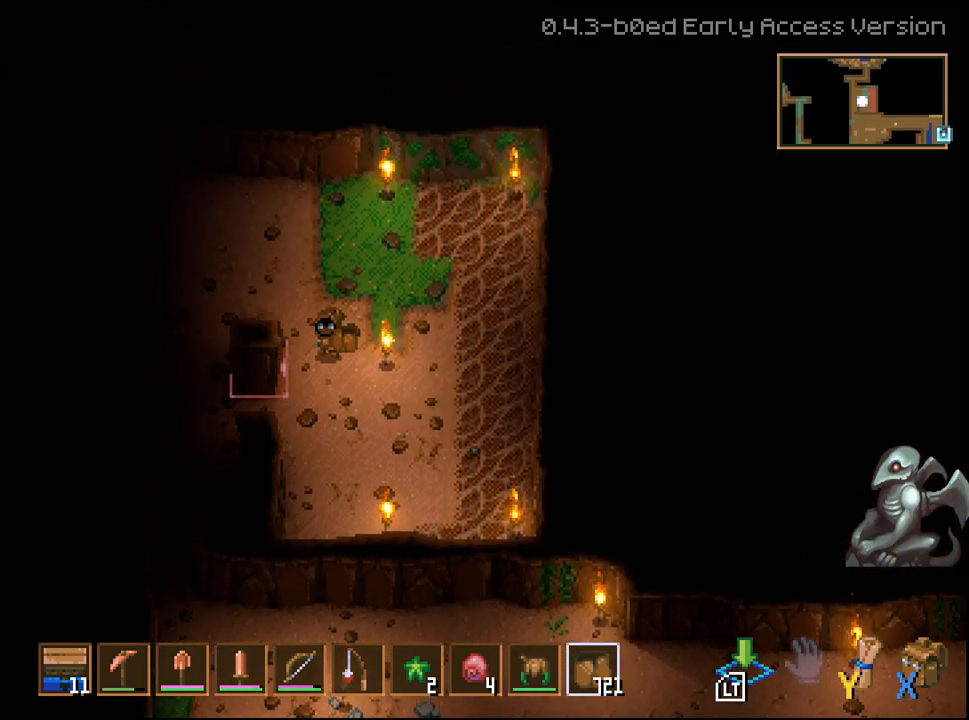
{"buttons": [], "left_stick": "center", "right_stick": "left", "events": [[117, "left_stick", "up"], [367, "left_stick", "center"]]}
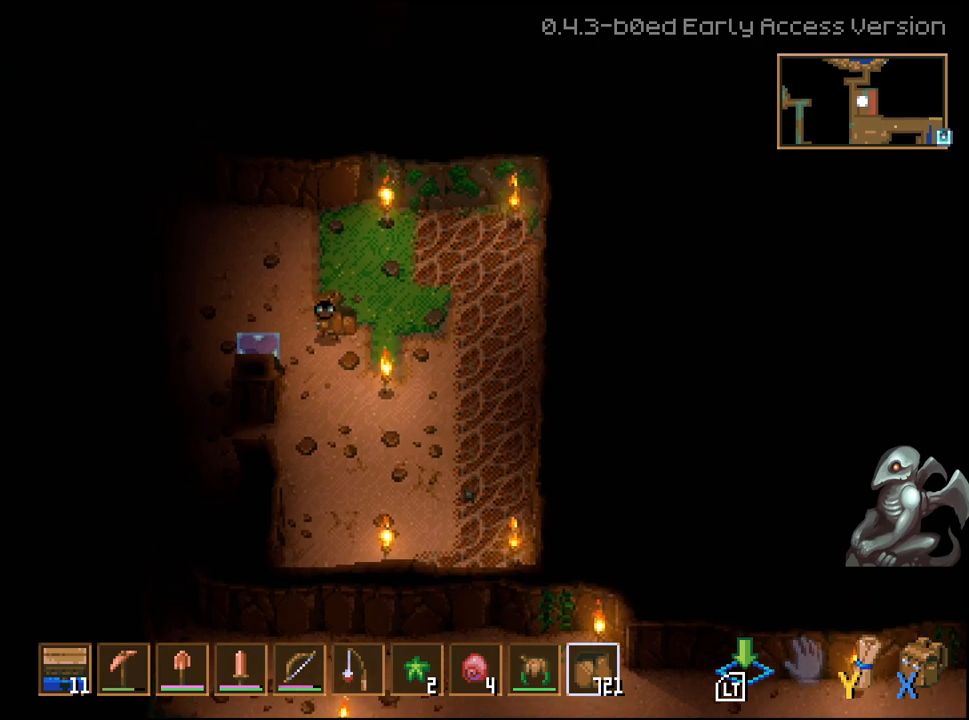
{"buttons": [], "left_stick": "up", "right_stick": "left", "events": [[167, "L2", "down"], [317, "L2", "up"], [450, "left_stick", "up"]]}
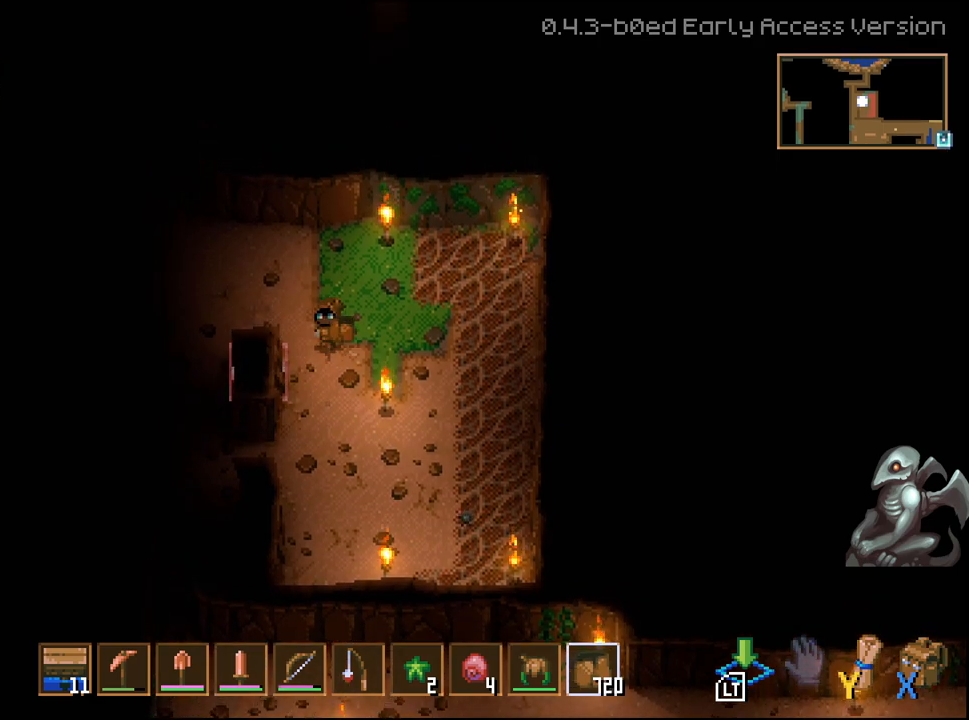
{"buttons": ["L2"], "left_stick": "center", "right_stick": "left", "events": [[183, "left_stick", "center"], [417, "L2", "down"]]}
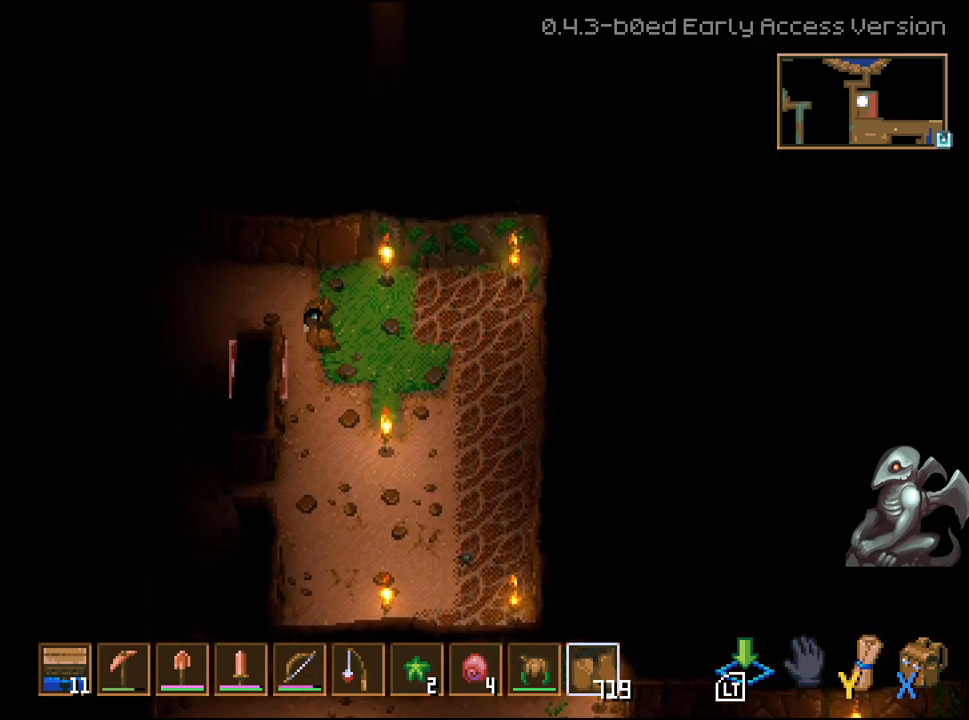
{"buttons": [], "left_stick": "center", "right_stick": "left", "events": [[67, "L2", "up"], [200, "left_stick", "up"], [450, "left_stick", "center"]]}
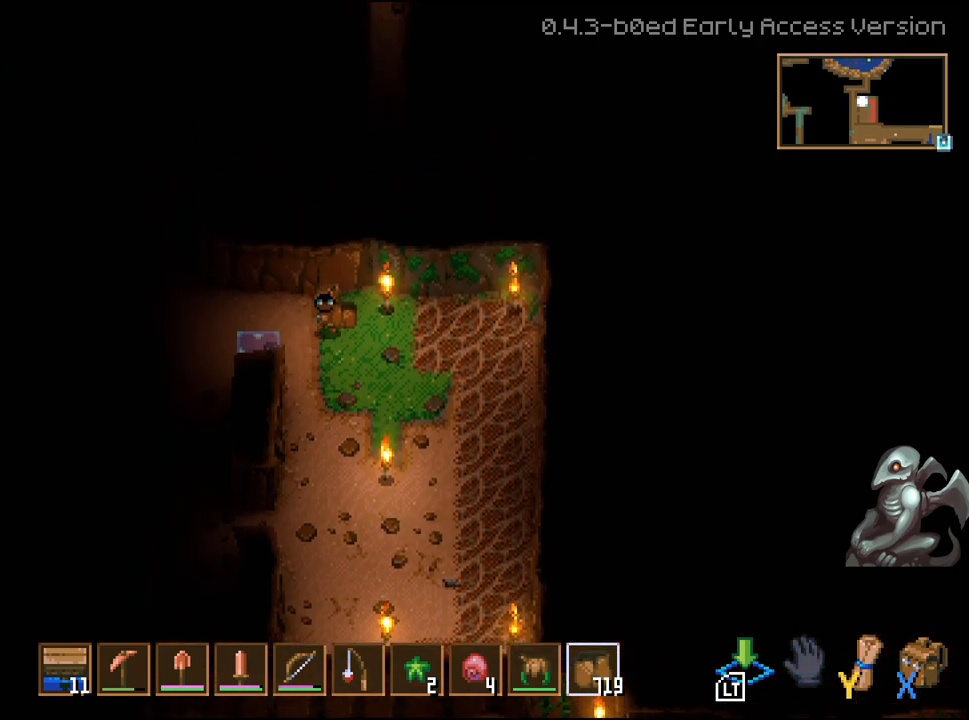
{"buttons": [], "left_stick": "up", "right_stick": "left", "events": [[117, "L2", "down"], [283, "L2", "up"], [467, "left_stick", "up"]]}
##########
## ASSIGNED TASK
Which lines above hold the word "down"? Copy each of them.

## EXERCISE OUTPUT
{"buttons": [], "left_stick": "up", "right_stick": "left", "events": [[167, "L2", "down"], [317, "L2", "up"], [450, "left_stick", "up"]]}
{"buttons": ["L2"], "left_stick": "center", "right_stick": "left", "events": [[183, "left_stick", "center"], [417, "L2", "down"]]}
{"buttons": [], "left_stick": "up", "right_stick": "left", "events": [[117, "L2", "down"], [283, "L2", "up"], [467, "left_stick", "up"]]}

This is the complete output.